Anthony Holford
I was waiting outside the magistrate’s court when I saw Jamal come out, head lowered, wrists still cuffed. He’s seventeen now—barely—and this was his third time in front of the bench. Assault again. The boy has a temper, yes, but I’ve known him since he was eleven, when I first met him at the Government Industrial School. That was after his mother threw a pan at him for stealing canned sardines. She was high, and he was hungry.
I’m fifty-seven, and I’ve lived in Bridgetown, Barbados, all my life. Some mornings I wake up thinking I’ve aged a hundred years working with these boys. Still, I keep showing up. That morning, I had two other cases to follow, and Jamal wasn’t even on my schedule, but I stayed. I always stay for him.

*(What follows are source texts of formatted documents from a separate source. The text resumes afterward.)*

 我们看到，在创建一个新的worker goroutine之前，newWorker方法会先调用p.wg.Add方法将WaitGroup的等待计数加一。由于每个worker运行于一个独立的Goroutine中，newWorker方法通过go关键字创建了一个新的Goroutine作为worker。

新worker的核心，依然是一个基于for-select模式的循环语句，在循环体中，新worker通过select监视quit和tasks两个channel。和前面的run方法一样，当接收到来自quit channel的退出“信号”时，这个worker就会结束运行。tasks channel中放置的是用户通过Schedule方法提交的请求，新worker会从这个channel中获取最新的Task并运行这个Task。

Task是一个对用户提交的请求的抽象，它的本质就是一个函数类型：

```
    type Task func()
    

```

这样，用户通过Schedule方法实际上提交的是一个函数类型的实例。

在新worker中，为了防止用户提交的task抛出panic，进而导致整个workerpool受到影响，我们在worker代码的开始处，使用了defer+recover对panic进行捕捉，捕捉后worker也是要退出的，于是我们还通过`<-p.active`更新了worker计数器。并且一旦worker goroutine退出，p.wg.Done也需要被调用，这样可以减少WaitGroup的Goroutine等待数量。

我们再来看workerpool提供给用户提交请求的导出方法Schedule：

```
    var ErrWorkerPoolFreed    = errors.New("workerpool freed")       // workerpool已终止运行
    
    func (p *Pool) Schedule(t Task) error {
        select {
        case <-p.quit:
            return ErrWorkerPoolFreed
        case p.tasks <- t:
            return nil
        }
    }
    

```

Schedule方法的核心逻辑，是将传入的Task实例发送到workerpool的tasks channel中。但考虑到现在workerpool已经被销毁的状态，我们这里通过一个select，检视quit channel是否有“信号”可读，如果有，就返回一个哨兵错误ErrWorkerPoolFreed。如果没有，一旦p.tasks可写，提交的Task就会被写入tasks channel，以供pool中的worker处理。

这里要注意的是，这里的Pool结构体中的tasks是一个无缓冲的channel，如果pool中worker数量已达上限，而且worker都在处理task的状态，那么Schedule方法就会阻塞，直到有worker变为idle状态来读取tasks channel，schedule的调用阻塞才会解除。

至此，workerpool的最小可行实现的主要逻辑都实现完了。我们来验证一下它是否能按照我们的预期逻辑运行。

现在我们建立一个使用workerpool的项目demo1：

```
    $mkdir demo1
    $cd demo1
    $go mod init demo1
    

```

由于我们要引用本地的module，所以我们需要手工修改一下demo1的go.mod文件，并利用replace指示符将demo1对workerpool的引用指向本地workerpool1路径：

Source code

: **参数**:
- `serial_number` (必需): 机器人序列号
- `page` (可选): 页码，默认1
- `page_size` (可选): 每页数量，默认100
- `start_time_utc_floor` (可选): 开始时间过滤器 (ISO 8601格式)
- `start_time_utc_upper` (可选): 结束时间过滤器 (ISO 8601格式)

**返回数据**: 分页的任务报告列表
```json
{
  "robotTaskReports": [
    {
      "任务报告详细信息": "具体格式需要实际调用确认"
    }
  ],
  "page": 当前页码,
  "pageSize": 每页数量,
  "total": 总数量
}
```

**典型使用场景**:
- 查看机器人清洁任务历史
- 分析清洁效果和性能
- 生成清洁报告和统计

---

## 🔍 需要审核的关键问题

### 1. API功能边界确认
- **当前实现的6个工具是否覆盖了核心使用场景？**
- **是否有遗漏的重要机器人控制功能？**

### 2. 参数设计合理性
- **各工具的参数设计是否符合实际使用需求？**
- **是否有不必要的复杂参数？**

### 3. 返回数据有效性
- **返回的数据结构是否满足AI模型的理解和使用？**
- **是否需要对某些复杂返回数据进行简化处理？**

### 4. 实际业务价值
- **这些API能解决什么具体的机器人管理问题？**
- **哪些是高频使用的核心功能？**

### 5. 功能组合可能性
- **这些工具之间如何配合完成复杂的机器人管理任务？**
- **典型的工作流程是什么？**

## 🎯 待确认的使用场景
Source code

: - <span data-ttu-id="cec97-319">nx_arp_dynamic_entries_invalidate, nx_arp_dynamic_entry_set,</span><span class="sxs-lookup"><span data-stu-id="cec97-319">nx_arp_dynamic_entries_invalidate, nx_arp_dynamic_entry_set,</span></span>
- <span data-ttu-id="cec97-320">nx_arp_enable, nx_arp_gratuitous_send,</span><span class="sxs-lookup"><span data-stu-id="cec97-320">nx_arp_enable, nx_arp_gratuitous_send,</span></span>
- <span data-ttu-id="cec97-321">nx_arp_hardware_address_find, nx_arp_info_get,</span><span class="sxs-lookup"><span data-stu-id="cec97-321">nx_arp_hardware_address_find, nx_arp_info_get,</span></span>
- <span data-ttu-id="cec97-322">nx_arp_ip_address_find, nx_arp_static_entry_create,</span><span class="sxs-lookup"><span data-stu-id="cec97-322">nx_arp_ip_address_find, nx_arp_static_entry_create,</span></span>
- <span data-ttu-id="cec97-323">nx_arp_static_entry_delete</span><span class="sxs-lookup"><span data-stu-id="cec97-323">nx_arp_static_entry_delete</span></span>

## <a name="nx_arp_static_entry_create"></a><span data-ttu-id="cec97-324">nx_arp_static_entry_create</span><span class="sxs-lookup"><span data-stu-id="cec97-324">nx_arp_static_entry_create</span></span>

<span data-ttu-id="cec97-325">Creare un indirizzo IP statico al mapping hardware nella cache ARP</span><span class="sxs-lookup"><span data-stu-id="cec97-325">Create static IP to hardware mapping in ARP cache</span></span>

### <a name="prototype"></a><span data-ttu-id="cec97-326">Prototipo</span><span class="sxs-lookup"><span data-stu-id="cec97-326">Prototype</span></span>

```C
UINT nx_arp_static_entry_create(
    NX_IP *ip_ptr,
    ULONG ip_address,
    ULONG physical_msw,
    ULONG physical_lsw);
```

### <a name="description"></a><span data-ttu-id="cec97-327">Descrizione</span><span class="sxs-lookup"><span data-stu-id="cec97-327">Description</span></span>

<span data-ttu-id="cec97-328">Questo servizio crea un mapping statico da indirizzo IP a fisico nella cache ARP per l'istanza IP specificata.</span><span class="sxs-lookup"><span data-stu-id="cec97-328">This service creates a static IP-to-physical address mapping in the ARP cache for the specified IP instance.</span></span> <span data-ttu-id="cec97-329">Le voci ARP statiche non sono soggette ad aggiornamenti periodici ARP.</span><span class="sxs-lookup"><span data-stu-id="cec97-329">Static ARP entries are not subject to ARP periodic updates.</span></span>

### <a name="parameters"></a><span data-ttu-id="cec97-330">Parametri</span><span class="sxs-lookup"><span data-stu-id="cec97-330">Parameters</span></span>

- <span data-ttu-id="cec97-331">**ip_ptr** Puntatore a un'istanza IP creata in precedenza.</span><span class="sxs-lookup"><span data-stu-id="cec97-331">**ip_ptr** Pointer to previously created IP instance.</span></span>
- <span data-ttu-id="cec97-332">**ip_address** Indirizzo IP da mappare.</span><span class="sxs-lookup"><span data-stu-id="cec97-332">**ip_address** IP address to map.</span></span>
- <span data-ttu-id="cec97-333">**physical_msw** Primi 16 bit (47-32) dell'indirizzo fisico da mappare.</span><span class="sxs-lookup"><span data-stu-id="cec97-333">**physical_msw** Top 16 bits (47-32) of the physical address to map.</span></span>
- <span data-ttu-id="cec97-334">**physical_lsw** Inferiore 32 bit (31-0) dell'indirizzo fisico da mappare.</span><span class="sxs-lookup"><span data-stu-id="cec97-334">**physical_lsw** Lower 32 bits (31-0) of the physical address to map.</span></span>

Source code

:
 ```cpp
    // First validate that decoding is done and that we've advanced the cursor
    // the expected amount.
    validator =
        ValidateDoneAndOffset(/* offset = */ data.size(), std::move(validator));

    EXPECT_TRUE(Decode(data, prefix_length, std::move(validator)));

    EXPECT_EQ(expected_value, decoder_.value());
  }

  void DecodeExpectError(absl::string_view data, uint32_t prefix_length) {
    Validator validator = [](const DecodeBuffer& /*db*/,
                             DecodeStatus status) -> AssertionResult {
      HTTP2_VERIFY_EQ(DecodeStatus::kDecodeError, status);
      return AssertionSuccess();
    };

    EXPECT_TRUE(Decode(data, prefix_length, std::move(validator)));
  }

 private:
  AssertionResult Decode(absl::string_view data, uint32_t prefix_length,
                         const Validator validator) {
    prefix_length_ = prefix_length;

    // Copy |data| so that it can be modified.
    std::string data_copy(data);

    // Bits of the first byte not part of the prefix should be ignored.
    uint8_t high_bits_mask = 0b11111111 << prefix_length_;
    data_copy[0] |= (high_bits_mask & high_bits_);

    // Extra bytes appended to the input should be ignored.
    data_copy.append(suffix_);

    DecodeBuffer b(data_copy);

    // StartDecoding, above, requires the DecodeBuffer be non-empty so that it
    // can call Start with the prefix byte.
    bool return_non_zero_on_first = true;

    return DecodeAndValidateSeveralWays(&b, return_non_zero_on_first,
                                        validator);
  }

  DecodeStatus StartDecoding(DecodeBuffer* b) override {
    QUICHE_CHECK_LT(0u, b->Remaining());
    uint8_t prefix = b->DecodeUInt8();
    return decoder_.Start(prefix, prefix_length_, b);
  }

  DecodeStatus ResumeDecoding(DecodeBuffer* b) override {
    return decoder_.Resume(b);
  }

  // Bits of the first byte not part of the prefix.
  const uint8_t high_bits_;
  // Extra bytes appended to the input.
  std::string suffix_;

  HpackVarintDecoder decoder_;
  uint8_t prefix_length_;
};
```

He saw me and looked away. I called out. “You think I dressed up in this heat just to watch you sulk?” A flicker of a grin. We sat on the concrete wall in the shade of the old tamarind tree near the court. His lawyer had managed to get him released under supervision again—my supervision.
“I didn’t even hit him hard,” he said, picking at the frayed hem of his sleeve.
“You hit him, Jamal. That’s the point.”
He shrugged. “He called me a cockroach.”
I sighed. That word. It’s always the words that light the fuse.
The Juvenile Offenders Act from 1932 still governs kids like Jamal. Imagine that. The world’s moved on but our laws haven’t. Boys like him end up in holding cells with roaches and men twice their age. Girls get left out entirely when it comes to punishments—sometimes that helps, sometimes it just hides their pain deeper.
We talked for a while. I reminded him of the kitchen program starting next week. He likes cooking—says it calms his mind.
Later, as he walked off, I didn’t feel hopeful or defeated. Just... steady. This is the middle of it—the space between the sentence and the life they’re trying to build. It’s where I work. Where I live. Where I keep showing up.